Первая смена на заводе кончала работу в пять часов. Оля приехала к дому, где жил Журавлев, ровно в
пять. Это был новый дом на бульваре Железнякова, недалеко от старого городского пруда, через который вел
мост. Рядом с домом Журавлева стоял старинный дом, широкий балкон его поддерживали черные мраморные
кариатиды. Оля села на скамью бульвара, в тени деревьев, раскрыла книжку, но смотрела не в нее, а в ту
сторону, откуда с трамвая или с троллейбуса должен был идти к своему дому Журавлев. Она еще не знала, что
сделает, когда Журавлев появится перед нею; подойдет ли к нему, окликнет его — там будет видно, главное —
надо его не прозевать.
Оля просидела на скамье до семи часов; до половины девятого она прошагала по тротуару перед домом;
в половине девятого поднялась на третий этаж и решительно нажала кнопку звонка в квартиру номер
двенадцать.
— Виктор Журавлев здесь живет? — спросила она, когда ей отворила пожилая женщина в кофте из
пестрой фланели.
— Здесь, милая, здесь.
— Можно его видеть?
— Так он же на заводе. Во вторую смену он. Ночью вернется. Всю неделю так будет, во вторую смену. Да
вы заходите к нам, посидите, отдохнете.
— Нет, спасибо. Я в другой раз. Сейчас я спешу. До свидания! — Оля побежала вниз по лестнице.

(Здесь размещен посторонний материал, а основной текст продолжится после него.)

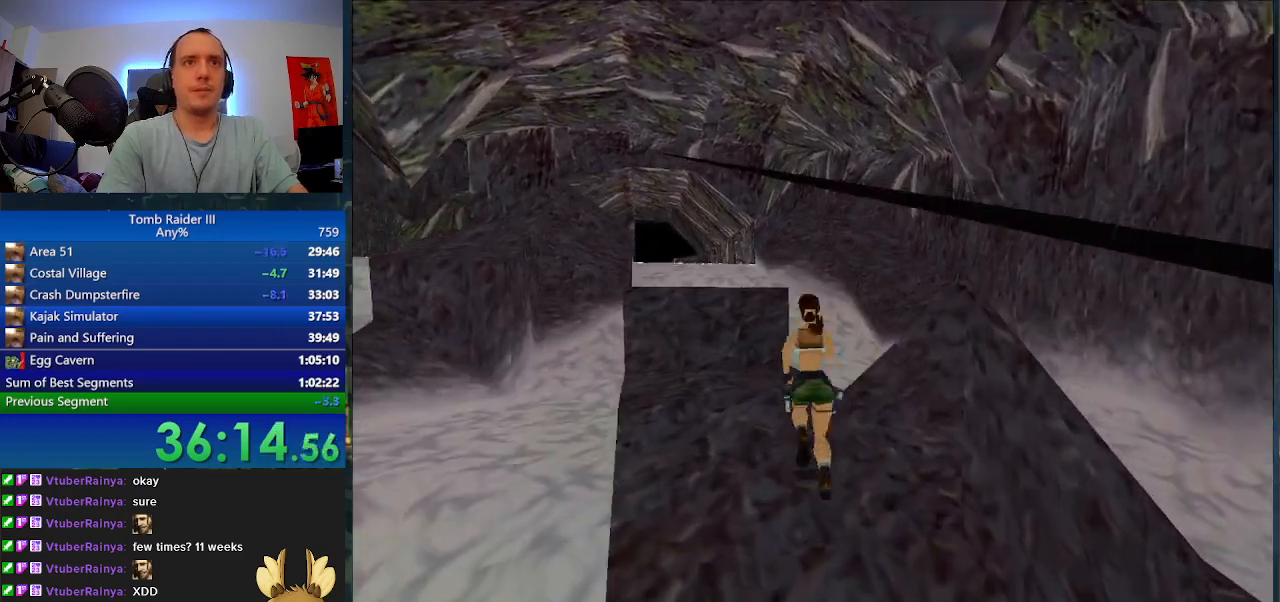
{"keys": ["a", "w"], "events": [[33, "space", "up"], [133, "a", "down"]]}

— Может, что передать ему? Как сказать- то? — услышала она голос женщины, о которой подумала, что
это мать Виктора.
— Ничего. Я еще раз приду.
Оля стремительно бежала вниз по лестнице, она уже выскочила было на улицу. Но на улице, прямо перед
подъездом., на тротуаре стояли ее отец и Серафима Антоновна. Оля резко повернула назад и встала за дверью.
Ни отец, ни Серафима Антоновна ее не заметили, так они были заняты разговором.
— Запомните, Павел Петрович, — говорила Серафима Антоновна непривычным для Оли голосом:
резким, с визглинкой и дрожью. — Я этого вам никогда не прощу! Отныне я буду кусаться. Я умею кусаться. Я
не позволю, чтобы меня шельмовали. Вы не захотели быть со мной. Я вам это предлагала. Вы пошли своей
дорогой, неверной дорогой, ошибочной.
— Но что же в этом страшного, Серафима Антоновна? — говорил отец. — Ведь всех нас, когда мы
ошибаемся, критикуют, и это нам на пользу.
— Я такой пользы не желаю, не нуждаюсь в ней! Нет, меня не так-то легко уничтожить, нет! —
Серафима Антоновна волновалась все больше.
— Невозможно слушать, — сказал отец, тоже волнуясь. — Кто вас хочет уничтожить?
Они пошли дальше, и Оля не расслышала, что ответила Серафима Антоновна. Оля выглянула из-за
двери. Она увидела, как Серафима Антоновна вошла в подъезд дома с черными кариатидами. Отец постоял с
минуту, перешел через дорогу на бульвар и медленно зашагал среди гуляющих.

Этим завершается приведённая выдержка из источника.